Rewrite the entry lines between the ones holding "Which has a higher value, VALID or NOT VALID?" and "Count the number", inclusive, with "data series" changed to "plotted series" and everything else left as it is. Omit the pictures from your answer.
[[ RECORDED DATA open ]]
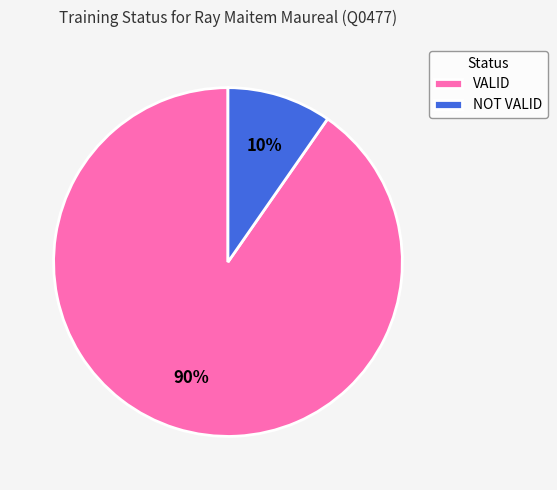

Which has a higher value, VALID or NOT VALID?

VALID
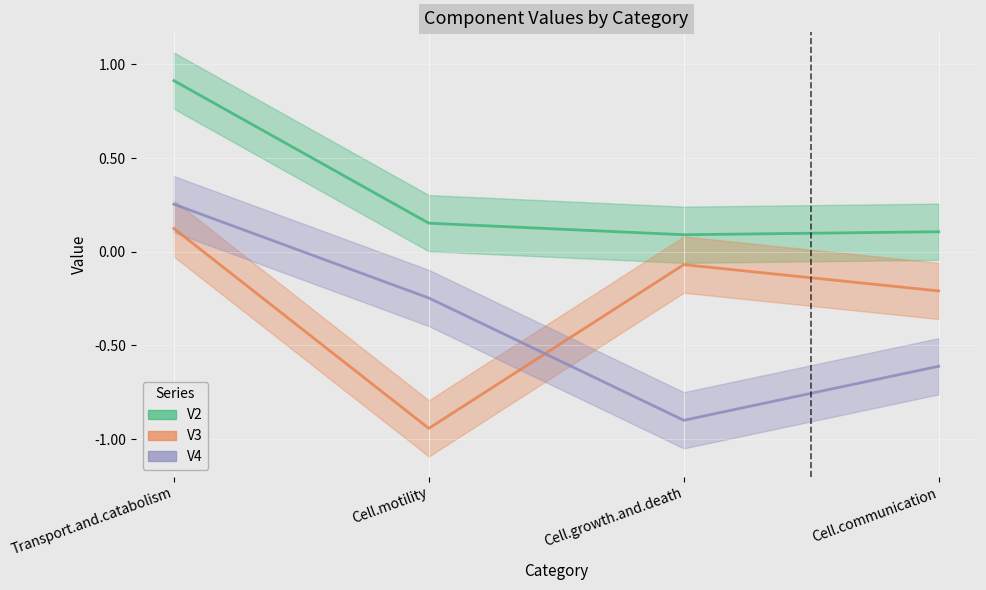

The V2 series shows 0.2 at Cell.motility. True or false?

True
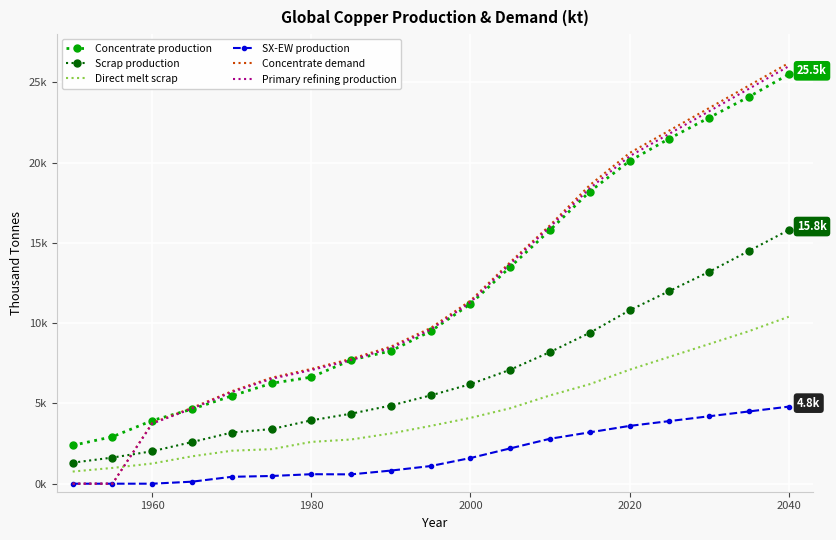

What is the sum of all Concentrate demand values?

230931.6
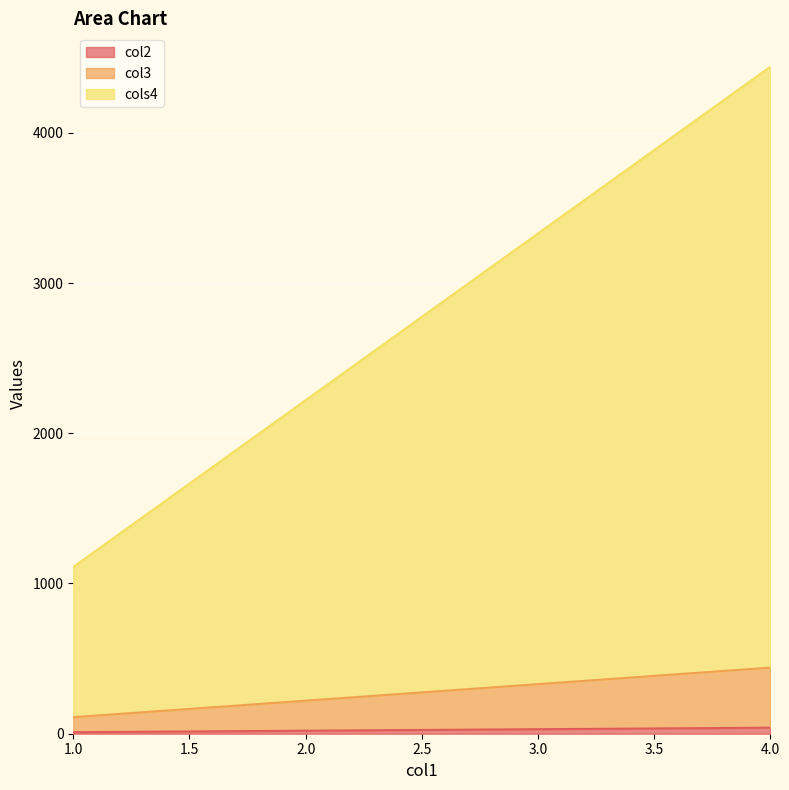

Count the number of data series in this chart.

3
[[ RECORDED DATA closed ]]
[[ RECORDED DATA open ]]
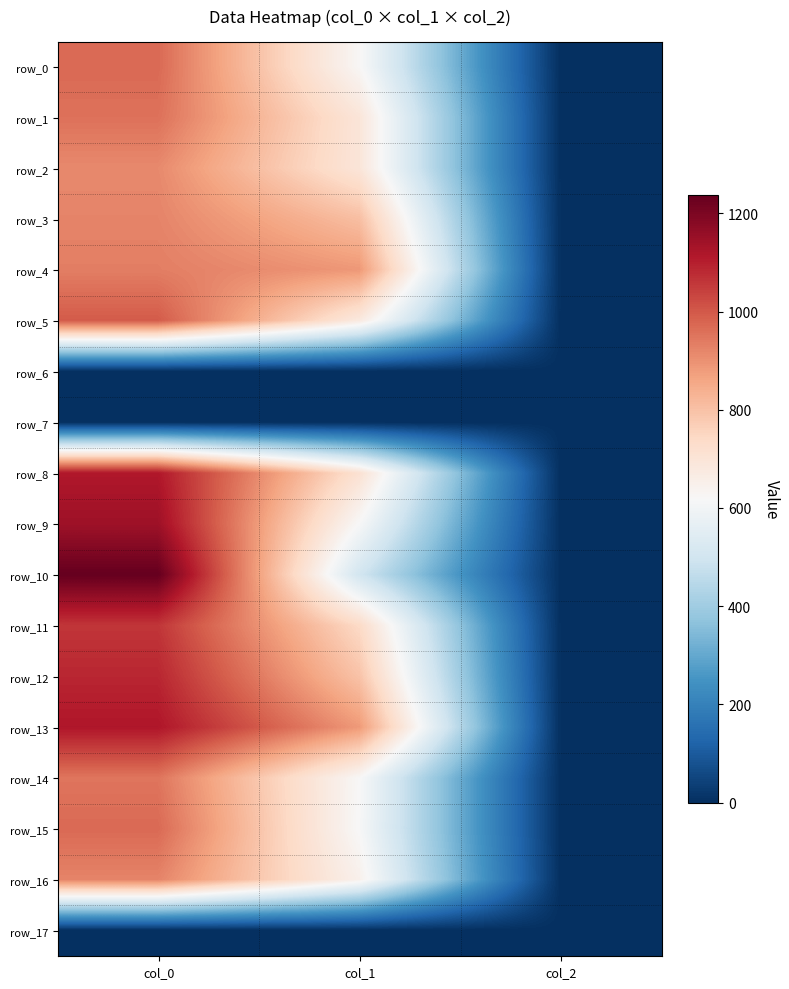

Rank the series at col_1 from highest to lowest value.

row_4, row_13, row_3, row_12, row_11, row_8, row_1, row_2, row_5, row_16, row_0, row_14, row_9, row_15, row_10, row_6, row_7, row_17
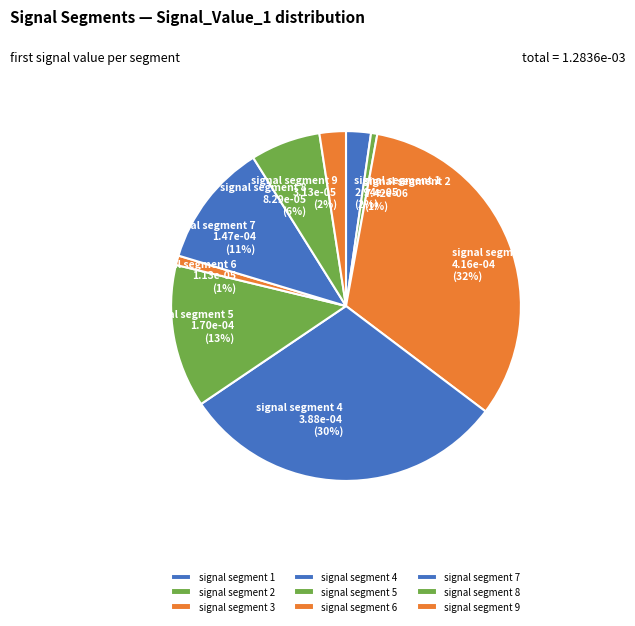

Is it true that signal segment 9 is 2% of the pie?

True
[[ RECORDED DATA closed ]]
RESULT OF THE TASK:
Which has a higher value, VALID or NOT VALID?

VALID

The V2 series shows 0.2 at Cell.motility. True or false?

True

What is the sum of all Concentrate demand values?

230931.6

Count the number of plotted series in this chart.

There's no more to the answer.